** Task objective **
Every line in the entries that holds the word "occupied" counts toward the answer, which should be a single number.

** Material to process **
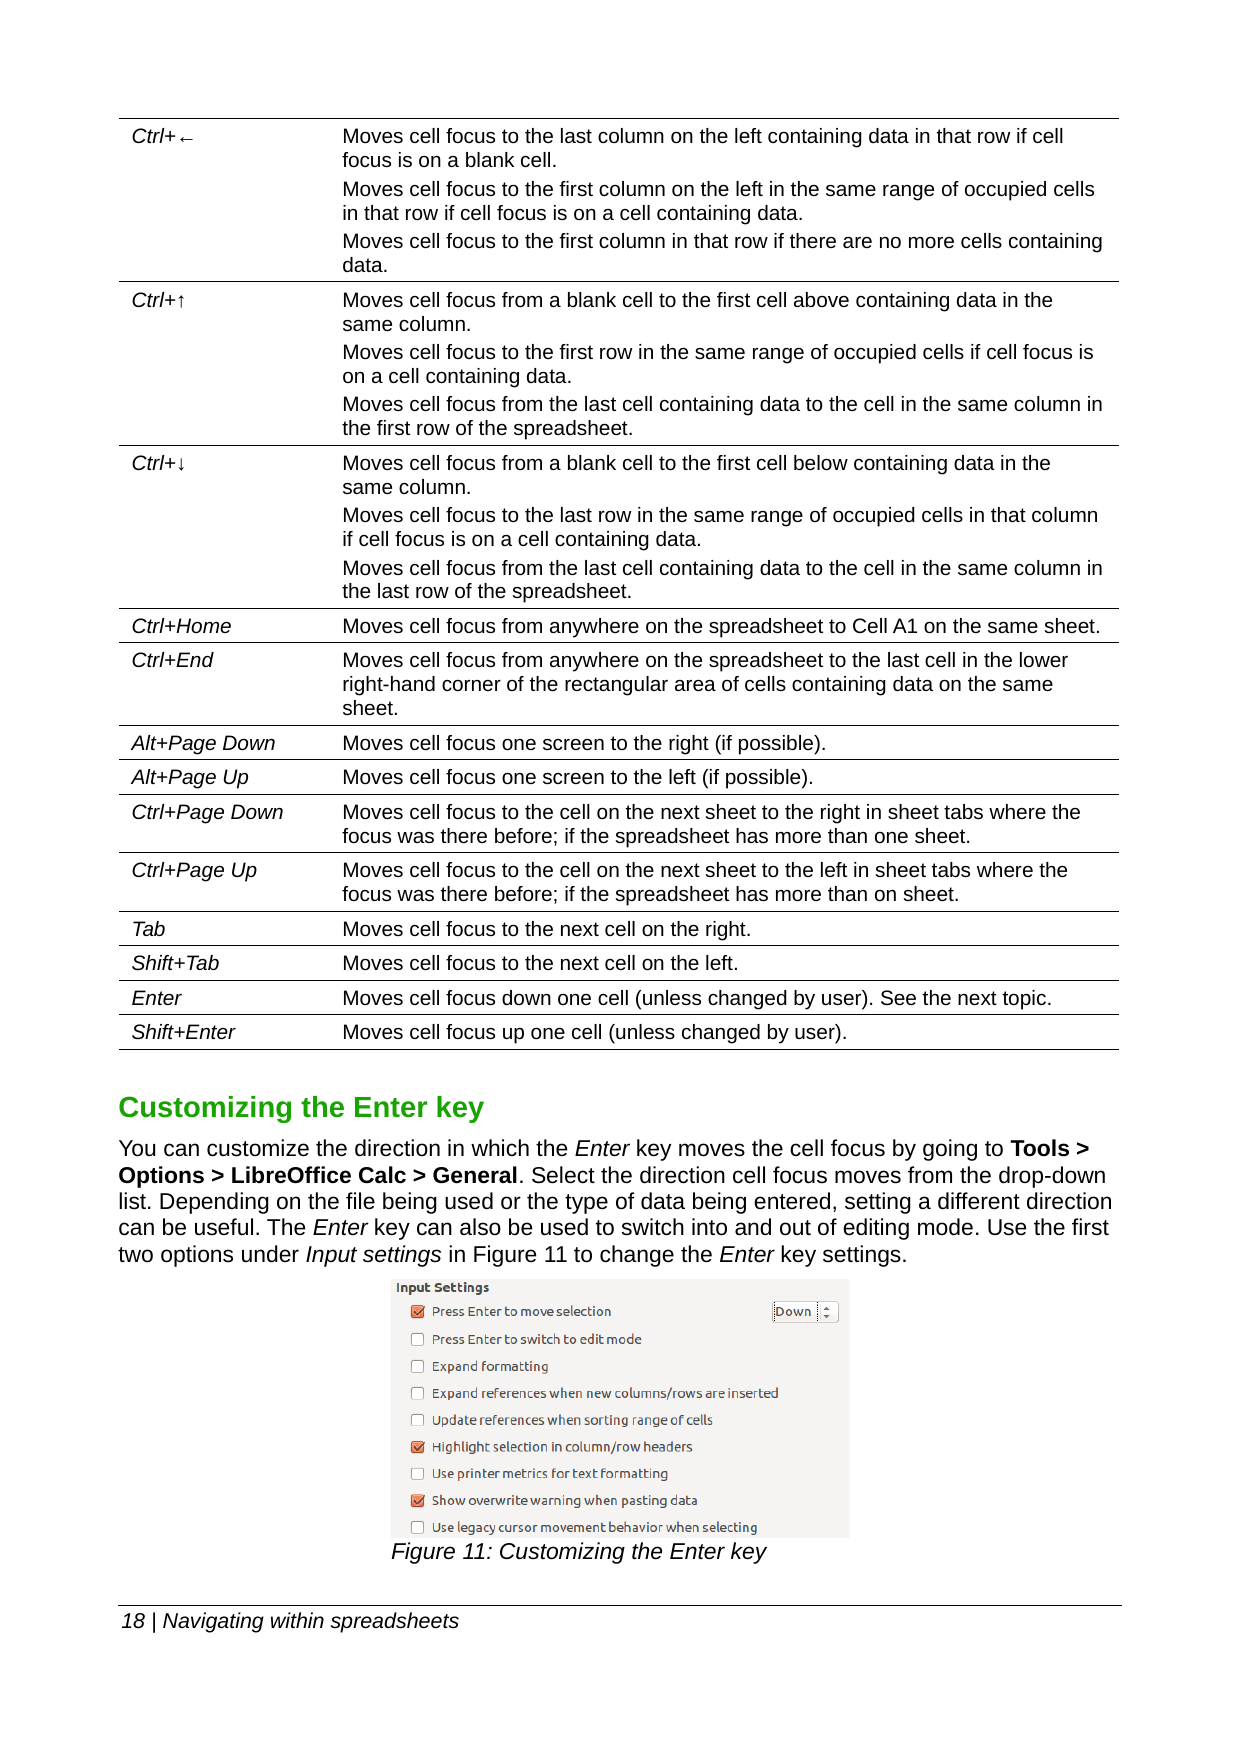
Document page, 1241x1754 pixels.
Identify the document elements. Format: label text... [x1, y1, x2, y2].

table_cell Tab [119, 912, 330, 945]
table_cell Ctrl+Page Down [119, 795, 330, 852]
subtitle Customizing the Enter key [118, 1090, 1122, 1123]
text You can customize the direction in which the Enter key moves the cell focus by going to Tools > Options > LibreOffice Calc > General. Select the direction cell focus moves from the drop-down list. Depending on the file being used or the type of data being entered, setting a different direction can be useful. The Enter key can also be used to switch into and out of editing mode. Use the first two options under Input settings in Figure 11 to change the Enter key settings. [118, 1135, 1122, 1267]
table_cell Ctrl+↑ [119, 282, 330, 444]
table_cell Moves cell focus to the next cell on the right. [330, 912, 1119, 945]
table_cell Ctrl+Home [119, 609, 330, 642]
table_cell Moves cell focus one screen to the right (if possible). [330, 726, 1119, 759]
table_cell Moves cell focus from a blank cell to the first cell above containing data in the same column. Moves cell focus to the first row in the same range of occupied cells if cell focus is on a cell containing data. Moves cell focus from the last cell containing data to the cell in the same column in the first row of the spreadsheet. [330, 282, 1119, 444]
picture [390, 1279, 850, 1538]
table_cell Moves cell focus to the last column on the left containing data in that row if cell focus is on a blank cell. Moves cell focus to the first column on the left in the same range of occupied cells in that row if cell focus is on a cell containing data. Moves cell focus to the first column in that row if there are no more cells containing data. [330, 119, 1119, 281]
table_cell Moves cell focus up one cell (unless changed by user). [330, 1015, 1119, 1048]
table_cell Moves cell focus to the cell on the next sheet to the right in sheet tabs where the focus was there before; if the spreadsheet has more than one sheet. [330, 795, 1119, 852]
table_cell Ctrl+End [119, 643, 330, 725]
table_cell Alt+Page Down [119, 726, 330, 759]
table_cell Ctrl+↓ [119, 446, 330, 608]
table_cell Moves cell focus from anywhere on the spreadsheet to the last cell in the lower right-hand corner of the rectangular area of cells containing data on the same sheet. [330, 643, 1119, 725]
table_cell Moves cell focus one screen to the left (if possible). [330, 760, 1119, 794]
table_cell Shift+Enter [119, 1015, 330, 1048]
table_cell Moves cell focus to the next cell on the left. [330, 946, 1119, 979]
table_cell Ctrl+← [119, 119, 330, 281]
table_cell Moves cell focus down one cell (unless changed by user). See the next topic. [330, 981, 1119, 1014]
table_cell Shift+Tab [119, 946, 330, 979]
table_cell Moves cell focus from a blank cell to the first cell below containing data in the same column. Moves cell focus to the last row in the same range of occupied cells in that column if cell focus is on a cell containing data. Moves cell focus from the last cell containing data to the cell in the same column in the last row of the spreadsheet. [330, 446, 1119, 608]
text Figure 11: Customizing the Enter key [391, 1538, 849, 1564]
table_cell Enter [119, 981, 330, 1014]
table_cell Alt+Page Up [119, 760, 330, 794]
table_cell Moves cell focus to the cell on the next sheet to the left in sheet tabs where the focus was there before; if the spreadsheet has more than on sheet. [330, 853, 1119, 911]
table_cell Ctrl+Page Up [119, 853, 330, 911]
table_cell Moves cell focus from anywhere on the spreadsheet to Cell A1 on the same sheet. [330, 609, 1119, 642]
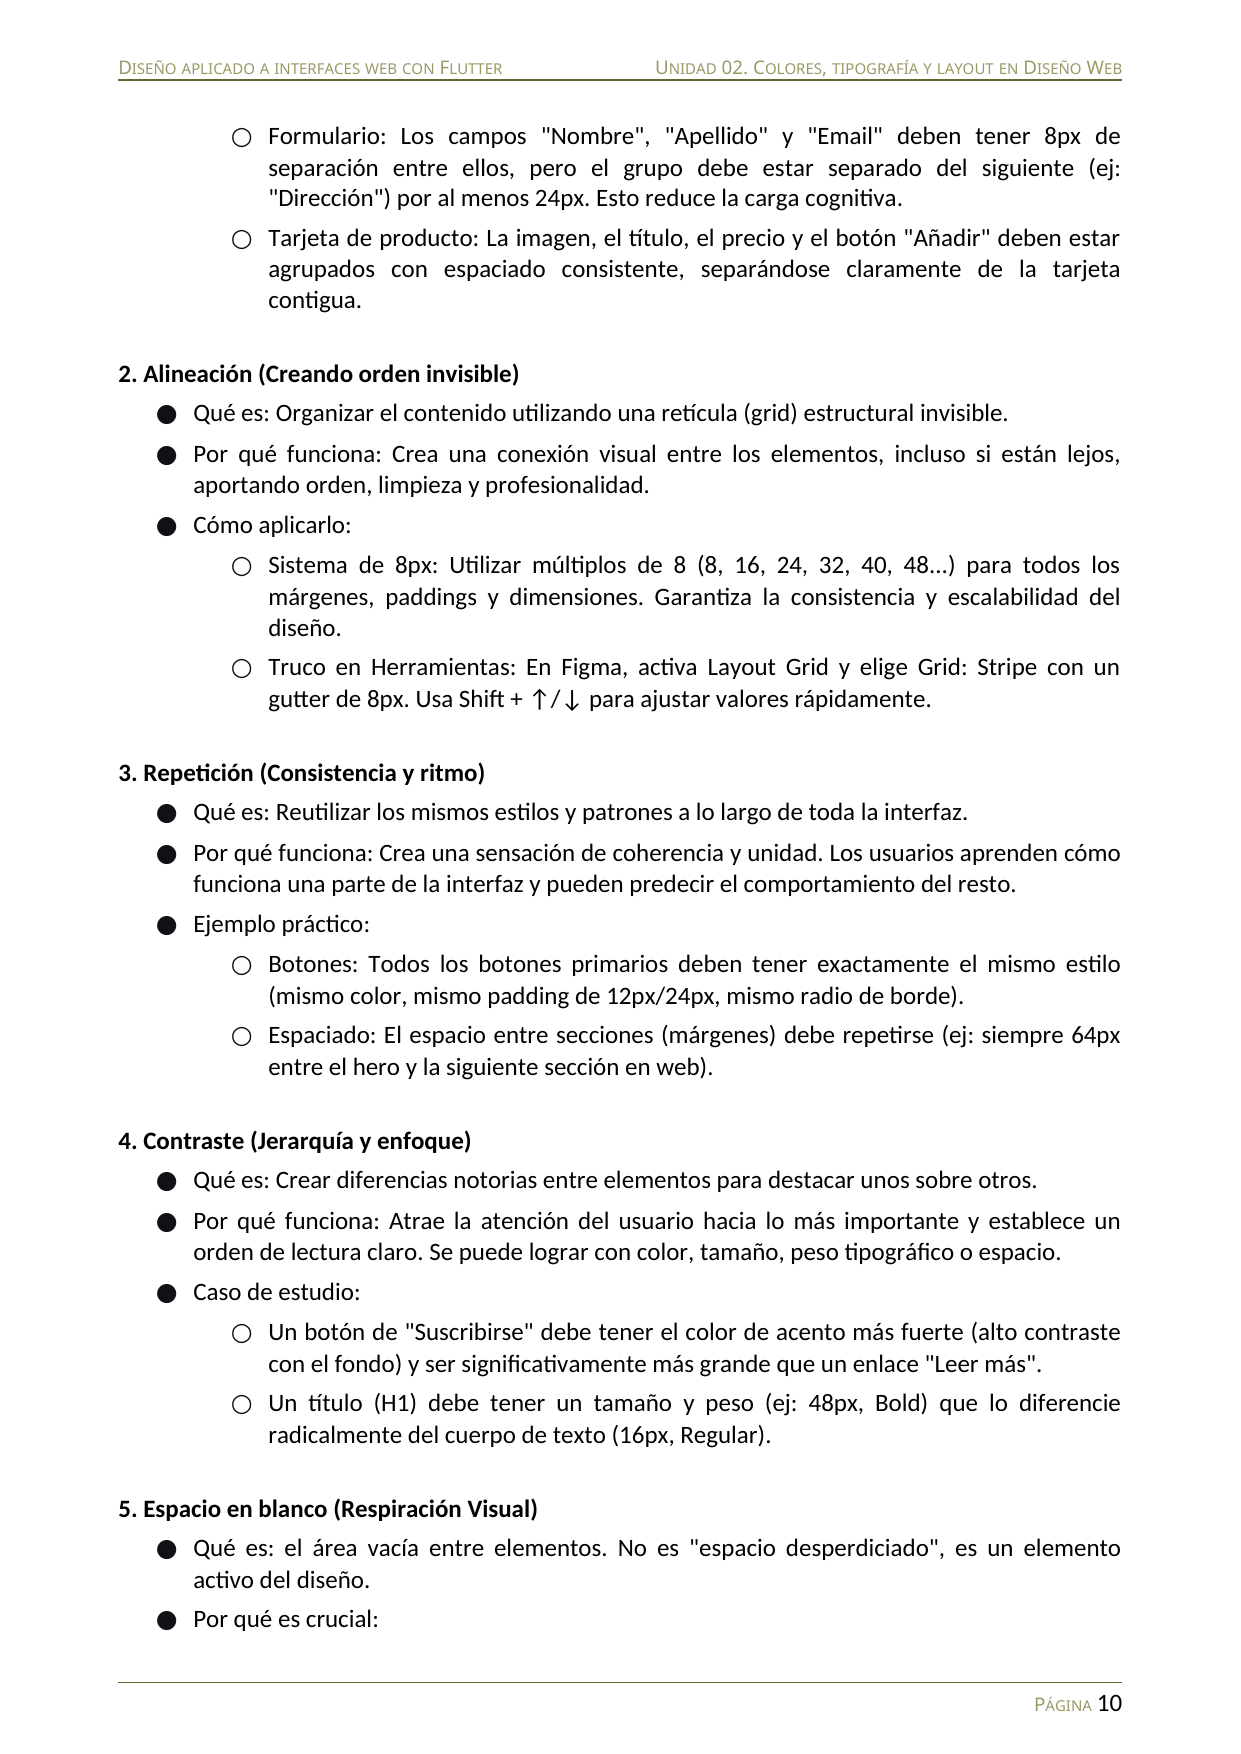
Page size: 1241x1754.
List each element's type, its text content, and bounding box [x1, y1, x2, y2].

** Output for this task **
3